Tuesday, June 15, 2010

N.Korea secures World Cup broadcast deal: TV union

North Korea has secured legal rights to air World Cup matches live, Asia's broadcasting union said Tuesday, denying the reclusive state had pirated a recording of the opening fixture.


According to South Korean broadcaster SBS, the North's Korean Central Broadcast Service (KBS) aired Friday's opening 1-1 draw between hosts South Africa and Mexico without permission.

But the Asia-Pacific Broadcasting Union said North Korea -- whose team is competing at the World Cup for the first time in 44 years -- had used legal footage "right from the start" following a deal between the union and FIFA.

KBS is a member of the TV union, which has agreed with football's world governing body to air the tournament live in six other impoverished countries -- East Timor, Laos, Kyrgyzstan, Tajikistan, Turkmenistan and Uzbekistan.

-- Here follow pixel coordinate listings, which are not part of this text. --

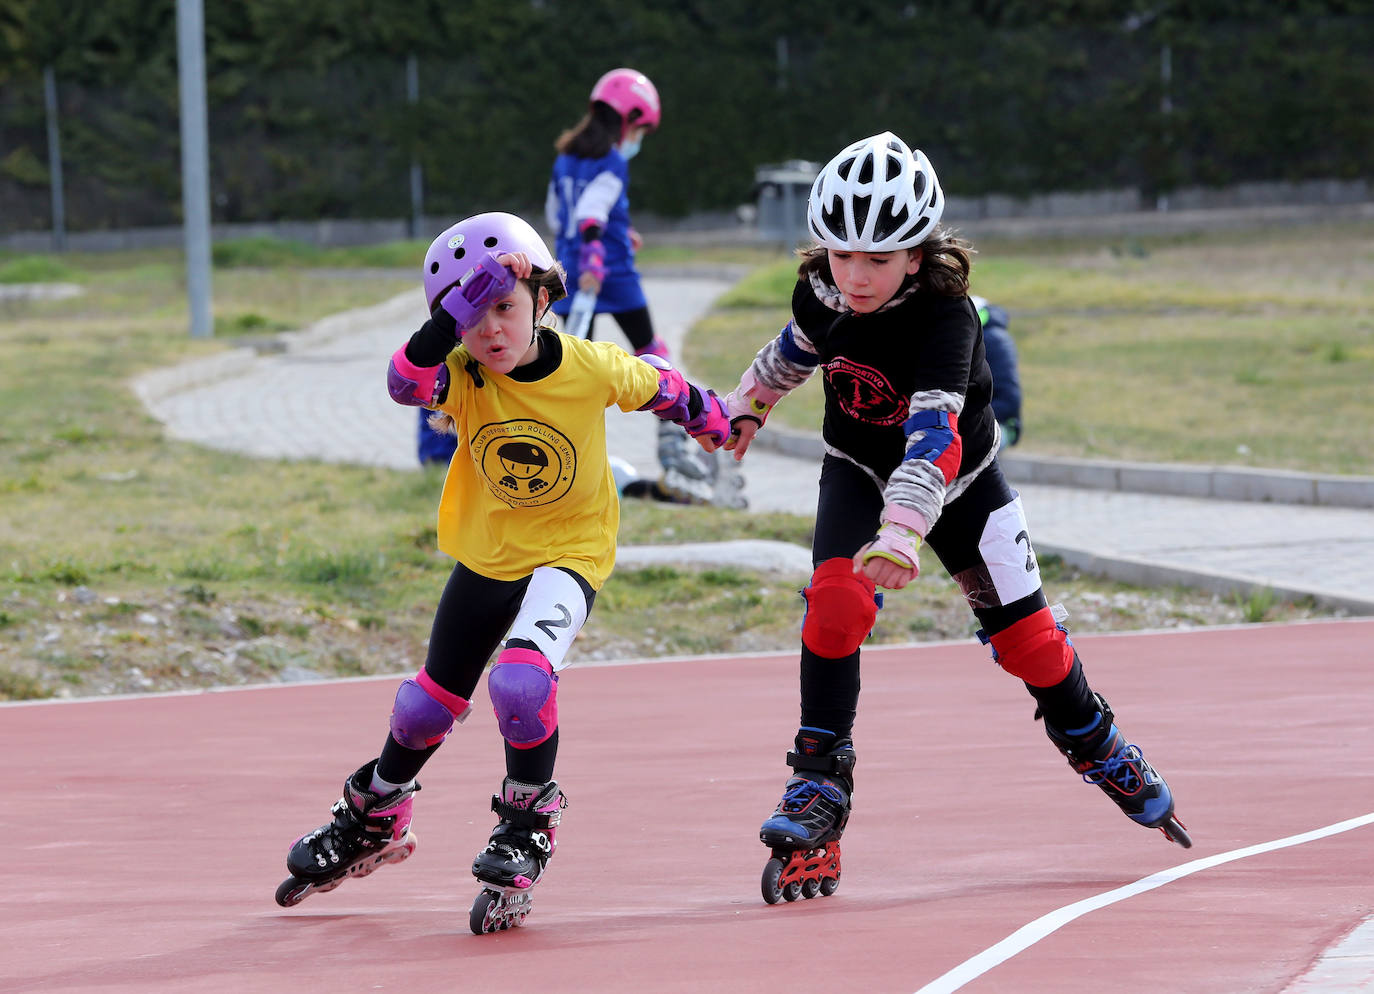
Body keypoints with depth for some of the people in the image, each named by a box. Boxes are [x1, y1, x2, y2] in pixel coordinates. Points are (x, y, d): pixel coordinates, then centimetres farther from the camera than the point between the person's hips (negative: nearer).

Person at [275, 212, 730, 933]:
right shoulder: (462, 378, -19)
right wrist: (464, 304, -52)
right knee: (427, 703, 16)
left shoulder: (593, 369, -20)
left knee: (520, 681, -28)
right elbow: (405, 381, -42)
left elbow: (661, 387, 1)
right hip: (485, 555, 3)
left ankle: (528, 823, -3)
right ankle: (372, 821, 43)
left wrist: (716, 425, 19)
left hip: (568, 551, -3)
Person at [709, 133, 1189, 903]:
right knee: (836, 600, -23)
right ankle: (819, 795, -16)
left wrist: (902, 530, -63)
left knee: (1025, 630, 4)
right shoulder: (823, 291, -20)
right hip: (858, 470, 3)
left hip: (958, 478, -3)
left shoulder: (944, 317, -37)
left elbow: (934, 437, -50)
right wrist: (747, 407, 22)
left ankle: (1098, 748, 33)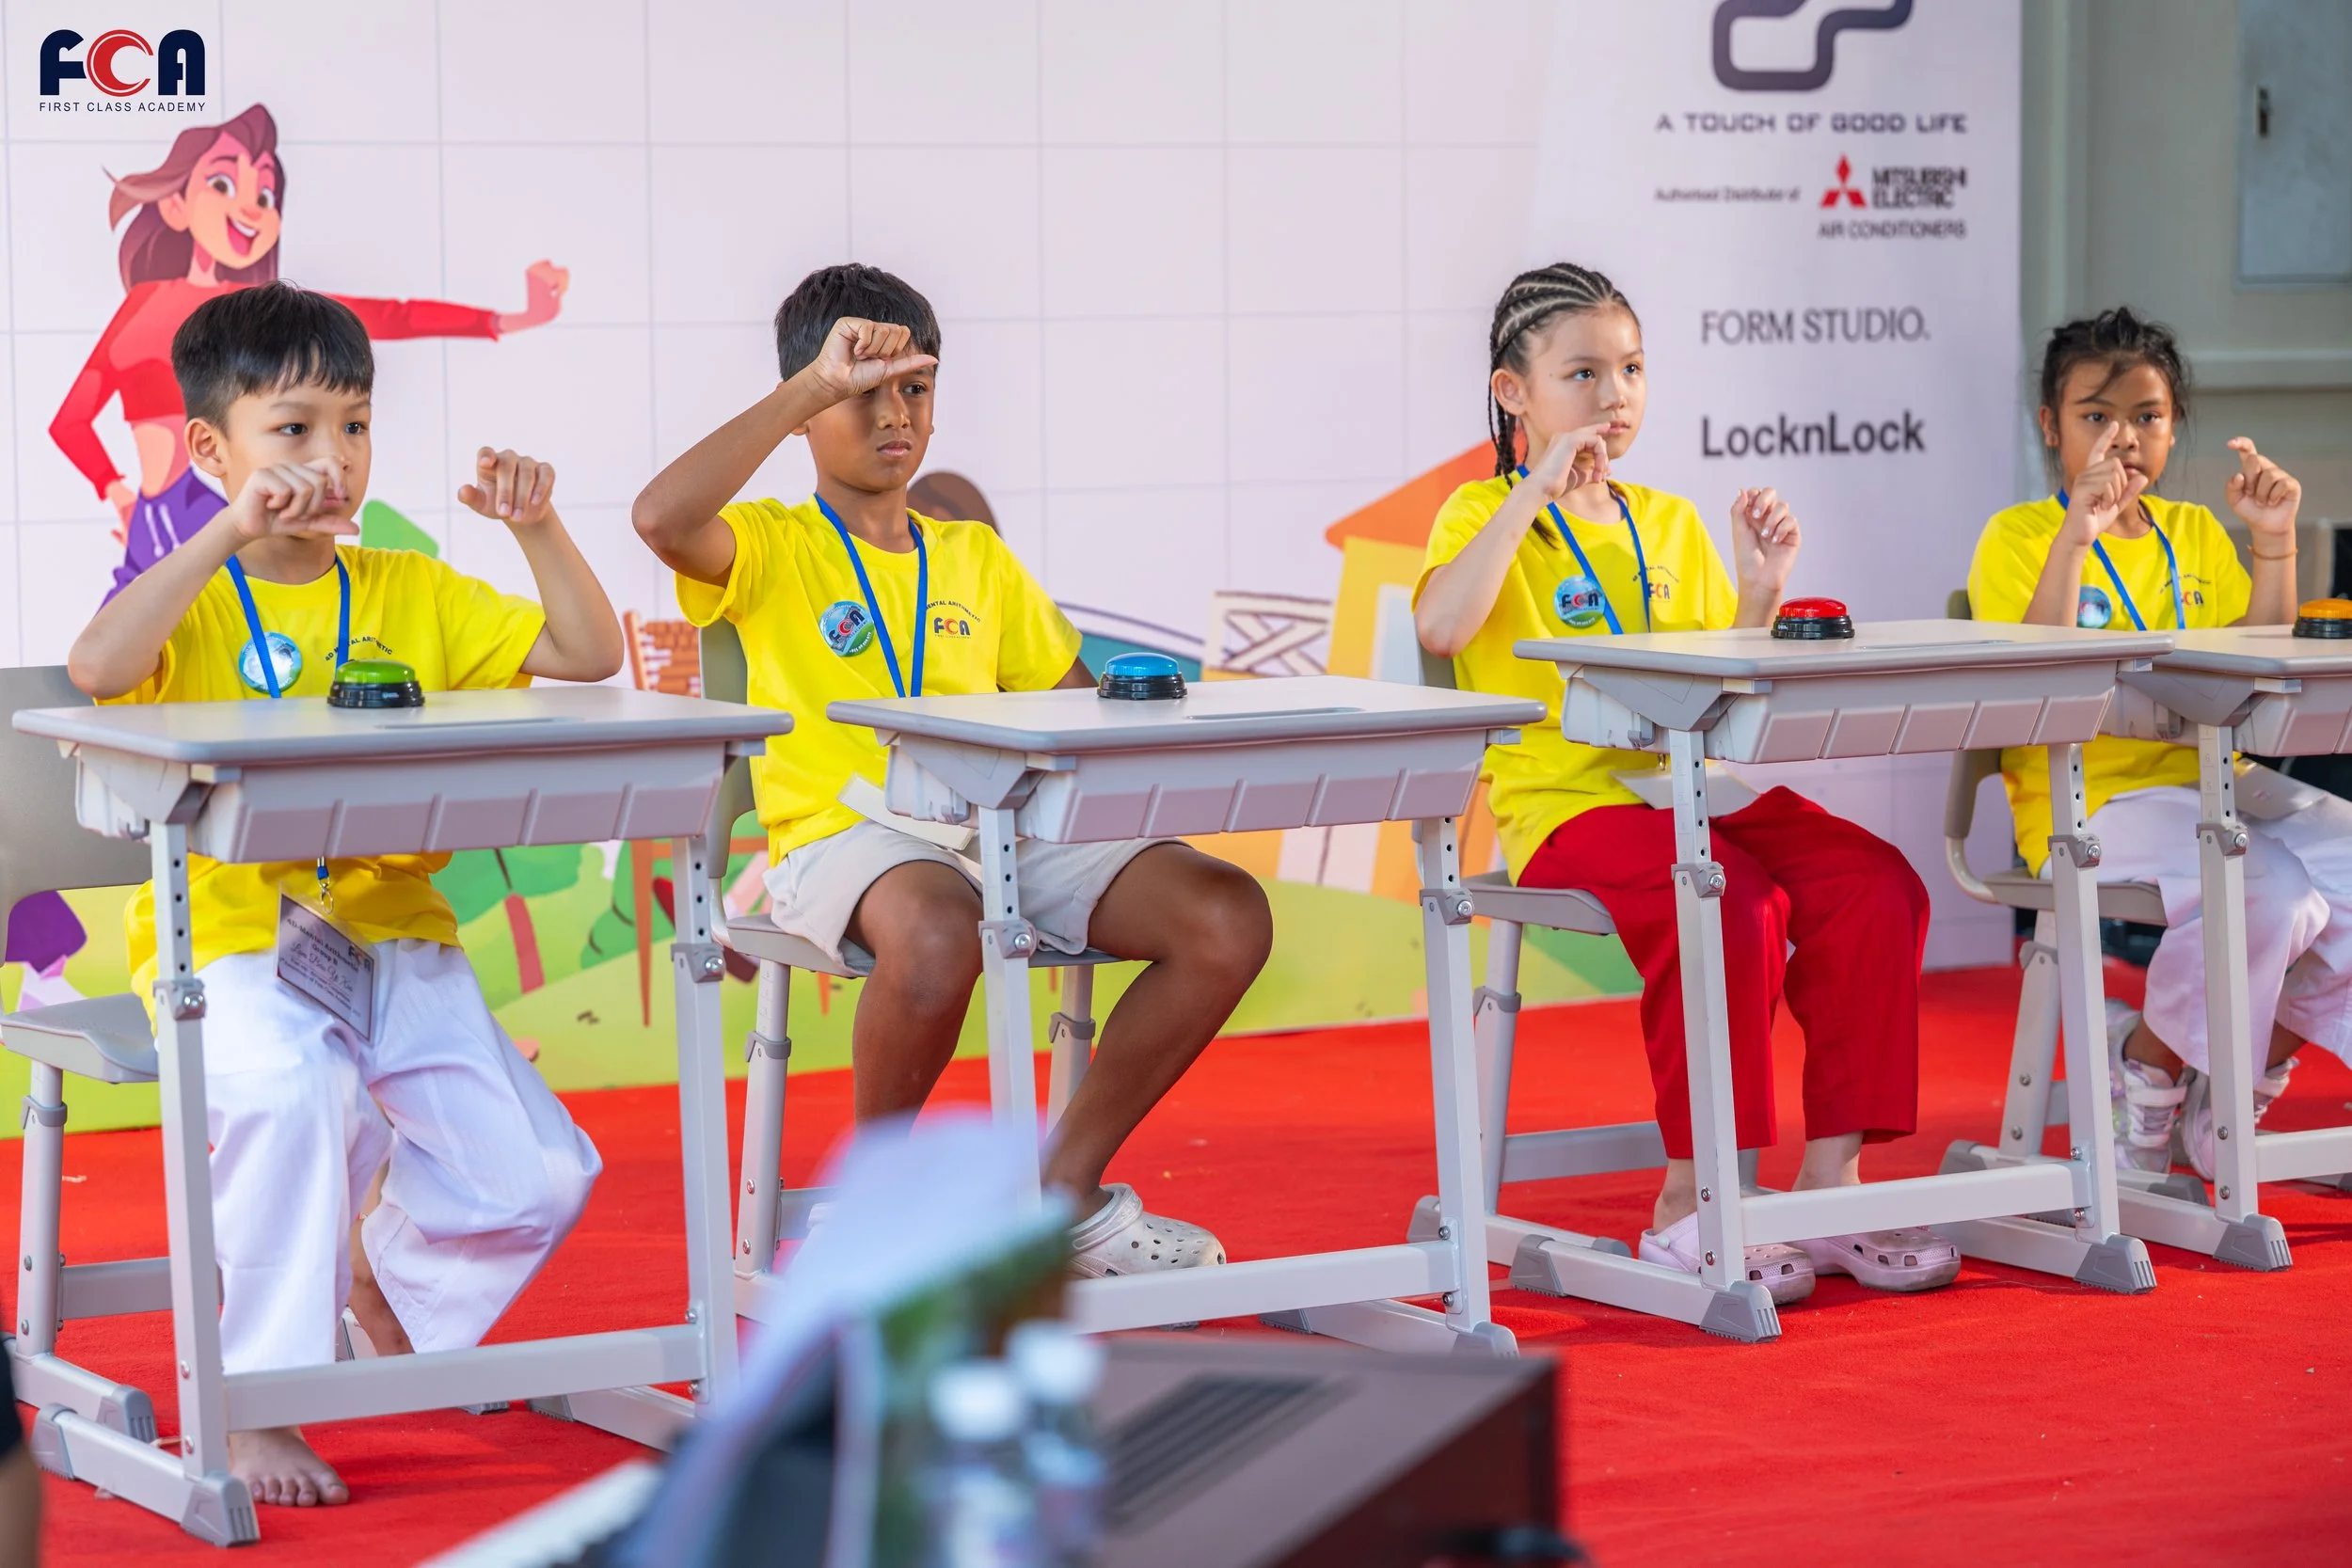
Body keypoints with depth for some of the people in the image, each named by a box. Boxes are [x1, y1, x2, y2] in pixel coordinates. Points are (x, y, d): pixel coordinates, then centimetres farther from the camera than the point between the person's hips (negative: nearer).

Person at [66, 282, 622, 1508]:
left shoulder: (410, 594, 13)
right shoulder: (193, 602, -1)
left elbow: (587, 655, 10)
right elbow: (97, 668, -25)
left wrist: (536, 528, -4)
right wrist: (230, 534, -26)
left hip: (395, 933, 5)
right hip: (232, 942, -5)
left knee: (533, 1176, -9)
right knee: (293, 1093, -37)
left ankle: (389, 1286, 26)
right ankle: (253, 1403, -20)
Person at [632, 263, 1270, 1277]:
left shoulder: (978, 559, 25)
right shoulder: (771, 548, 7)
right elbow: (662, 517, -15)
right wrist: (813, 385, -12)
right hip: (844, 837, -5)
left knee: (1230, 918, -17)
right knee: (936, 932, -42)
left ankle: (1066, 1187, -1)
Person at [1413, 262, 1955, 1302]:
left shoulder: (1671, 525, 20)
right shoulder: (1487, 514, 3)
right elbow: (1440, 627, -21)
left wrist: (1759, 595, 3)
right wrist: (1535, 492, -18)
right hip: (1569, 799, -6)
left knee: (1874, 883, -19)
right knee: (1734, 904, -34)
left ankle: (1830, 1184, -15)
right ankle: (1688, 1207, -25)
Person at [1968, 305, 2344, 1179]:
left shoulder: (2196, 534, 19)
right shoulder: (2021, 536, 0)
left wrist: (2274, 543, 3)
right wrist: (2075, 538, -22)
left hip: (2220, 782, 7)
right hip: (2092, 800, -7)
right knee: (2269, 895, -31)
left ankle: (2244, 1076, 2)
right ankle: (2148, 1062, -4)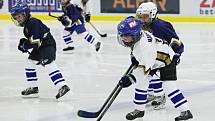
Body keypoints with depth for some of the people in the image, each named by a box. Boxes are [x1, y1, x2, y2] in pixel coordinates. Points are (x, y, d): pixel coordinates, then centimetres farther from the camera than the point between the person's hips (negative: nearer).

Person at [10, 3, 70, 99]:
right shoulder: (27, 24, 13)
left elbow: (34, 41, -25)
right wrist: (24, 43, 8)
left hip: (48, 44, -12)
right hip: (40, 46, 12)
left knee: (49, 64, -24)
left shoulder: (33, 23, -20)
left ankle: (62, 86, -33)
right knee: (30, 62, 17)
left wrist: (24, 46, -10)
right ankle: (33, 88, 24)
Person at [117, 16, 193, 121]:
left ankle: (186, 111, -11)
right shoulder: (134, 36, -16)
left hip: (166, 58, -9)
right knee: (140, 82, 5)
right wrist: (134, 56, 5)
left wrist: (131, 78, -49)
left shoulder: (145, 45, -41)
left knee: (169, 86, -16)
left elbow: (145, 67, -43)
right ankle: (139, 109, 17)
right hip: (149, 59, 9)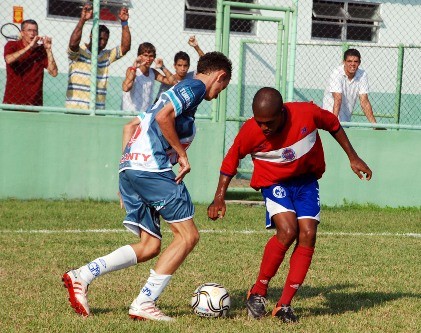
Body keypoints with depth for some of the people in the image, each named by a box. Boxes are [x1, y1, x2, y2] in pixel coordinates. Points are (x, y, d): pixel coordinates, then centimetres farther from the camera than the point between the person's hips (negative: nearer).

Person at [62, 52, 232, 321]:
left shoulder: (177, 92, 29)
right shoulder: (195, 87, 0)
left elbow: (130, 126, 29)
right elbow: (163, 117, -17)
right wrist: (182, 155, -9)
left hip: (129, 168, 10)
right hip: (151, 167, -10)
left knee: (149, 246, 9)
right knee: (188, 235, -5)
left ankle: (81, 276, 0)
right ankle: (144, 304, -10)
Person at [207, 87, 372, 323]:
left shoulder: (307, 113, -24)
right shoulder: (250, 132, -23)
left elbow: (333, 124, -2)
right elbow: (231, 160, -5)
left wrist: (353, 157, 5)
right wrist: (219, 198, -9)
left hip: (307, 180, 2)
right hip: (274, 182, -2)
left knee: (308, 236, -12)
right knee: (287, 231, -24)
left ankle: (284, 304, -5)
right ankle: (258, 292, -7)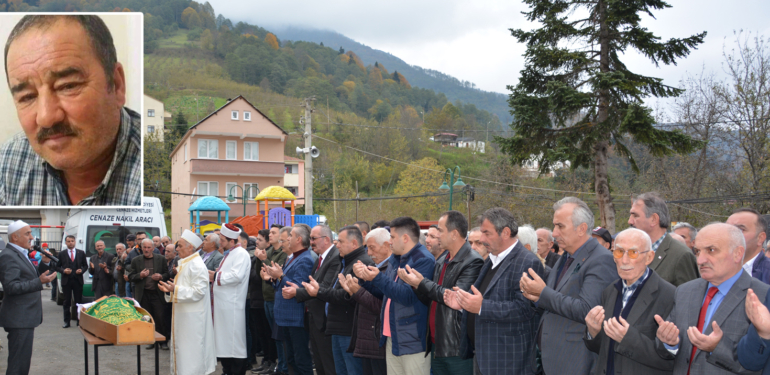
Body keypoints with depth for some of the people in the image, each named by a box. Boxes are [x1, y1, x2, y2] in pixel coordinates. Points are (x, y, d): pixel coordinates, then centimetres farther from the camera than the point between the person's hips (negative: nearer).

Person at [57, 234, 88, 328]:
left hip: (78, 280, 1)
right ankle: (67, 321, 7)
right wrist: (63, 271, -13)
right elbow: (57, 267, 6)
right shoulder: (61, 254, 5)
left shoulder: (81, 253, 8)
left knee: (79, 301, 4)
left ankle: (79, 320, 9)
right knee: (67, 302, 3)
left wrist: (81, 270, -8)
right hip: (66, 281, -1)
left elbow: (85, 265, 12)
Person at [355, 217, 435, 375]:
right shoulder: (395, 259, 15)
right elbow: (385, 293, 21)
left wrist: (378, 278, -22)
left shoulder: (424, 260, -14)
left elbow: (408, 296, -21)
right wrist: (366, 278, 7)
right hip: (392, 338, 9)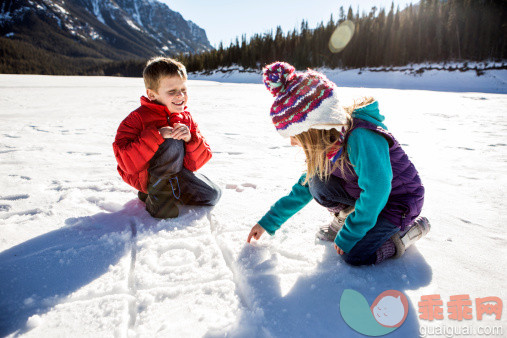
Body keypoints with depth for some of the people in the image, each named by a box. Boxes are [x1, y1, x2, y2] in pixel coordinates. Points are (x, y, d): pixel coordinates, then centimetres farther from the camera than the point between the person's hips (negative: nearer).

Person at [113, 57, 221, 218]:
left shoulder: (186, 118, -1)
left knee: (213, 195, 0)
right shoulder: (138, 118, -17)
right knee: (173, 145, -33)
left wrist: (190, 139, -28)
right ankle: (157, 195, -13)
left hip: (175, 174, 6)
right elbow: (127, 163, -30)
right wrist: (157, 136, -37)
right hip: (142, 176, -6)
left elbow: (196, 163, -6)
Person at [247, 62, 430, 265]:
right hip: (363, 193, 6)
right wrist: (268, 222, 3)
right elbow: (303, 188, 1)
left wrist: (347, 237, -23)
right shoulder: (325, 144, -8)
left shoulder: (361, 138, -35)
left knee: (355, 255, -20)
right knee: (317, 181, -17)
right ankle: (344, 217, 10)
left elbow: (376, 191, -33)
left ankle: (411, 228, 3)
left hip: (400, 201, -6)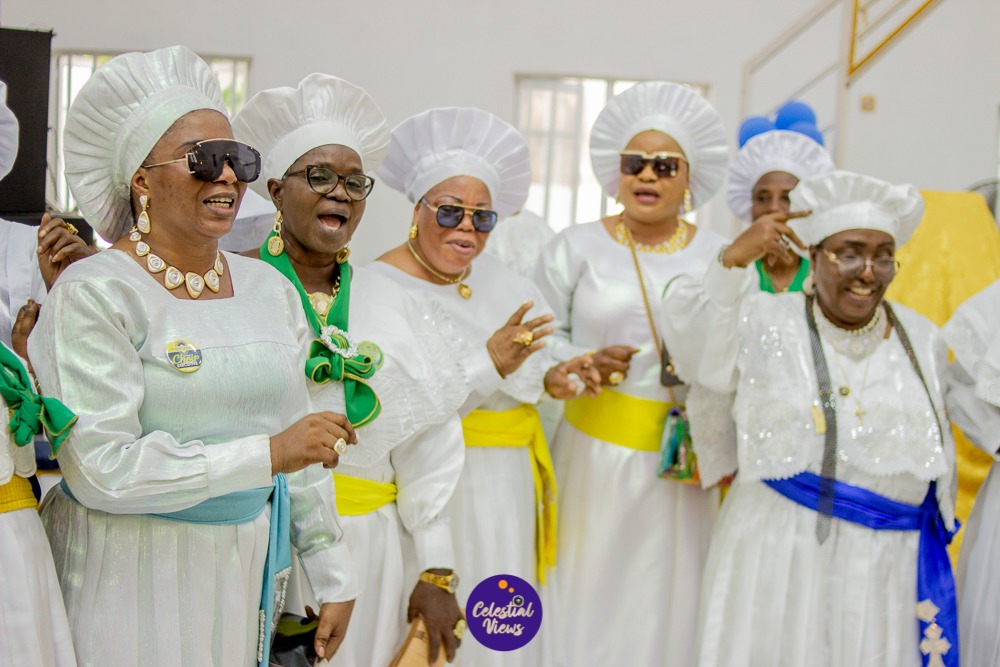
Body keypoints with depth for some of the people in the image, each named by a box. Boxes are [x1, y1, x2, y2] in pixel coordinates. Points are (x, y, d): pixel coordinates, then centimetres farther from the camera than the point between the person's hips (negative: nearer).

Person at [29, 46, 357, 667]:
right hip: (130, 572, -5)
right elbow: (99, 468, -20)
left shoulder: (271, 289, 7)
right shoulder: (95, 295, -12)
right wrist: (268, 454, -20)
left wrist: (333, 576, 11)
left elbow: (302, 458, 11)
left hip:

"We have signed a contract with FIFA on June 11, just before the opening game started, to broadcast the matches live in North Korea," a spokeswoman at the Kuala Lumpur-based broadcasting union told AFP.

"It's not true to say they have broadcast a pirate recording for the opening match. Right from the start, North Korea has been using the feeds from FIFA legally," she said, while declining to detail the terms of the agreement.

South Korea are also competing in South Africa, and SBS says it holds the broadcast rights for the entire Korean peninsula.

North Korea, whose national side open their campaign later Tuesday against five-time champions Brazil, wanted the South to provide free footage, as it had done for the 2006 tournament in Germany.

But SBS said last week that negotiations with North Korea over a fee had broken down. It said the talks had been coloured by tensions between Seoul and Pyongyang over the sinking of a South Korean warship in March.

Despite the tensions, a pro-Pyongyang newspaper reported Tuesday that North Koreans were united in cheering South Korea's 2-0 victory over Greece in their first group match on Saturday.

"Who would like to see a nation with the same bloodline lose'" one North Korean who watched the game on TV said, according to the Chosun Sinbo, which is published in Tokyo and normally reflects official thinking.

"What we detest is not the South Korean people" but their conservative government, the person was quoted as saying.

Four years ago, South Korea's then-liberal government spent 150 million won (132,600 dollars) subsidising World Cup broadcasts to North Korea.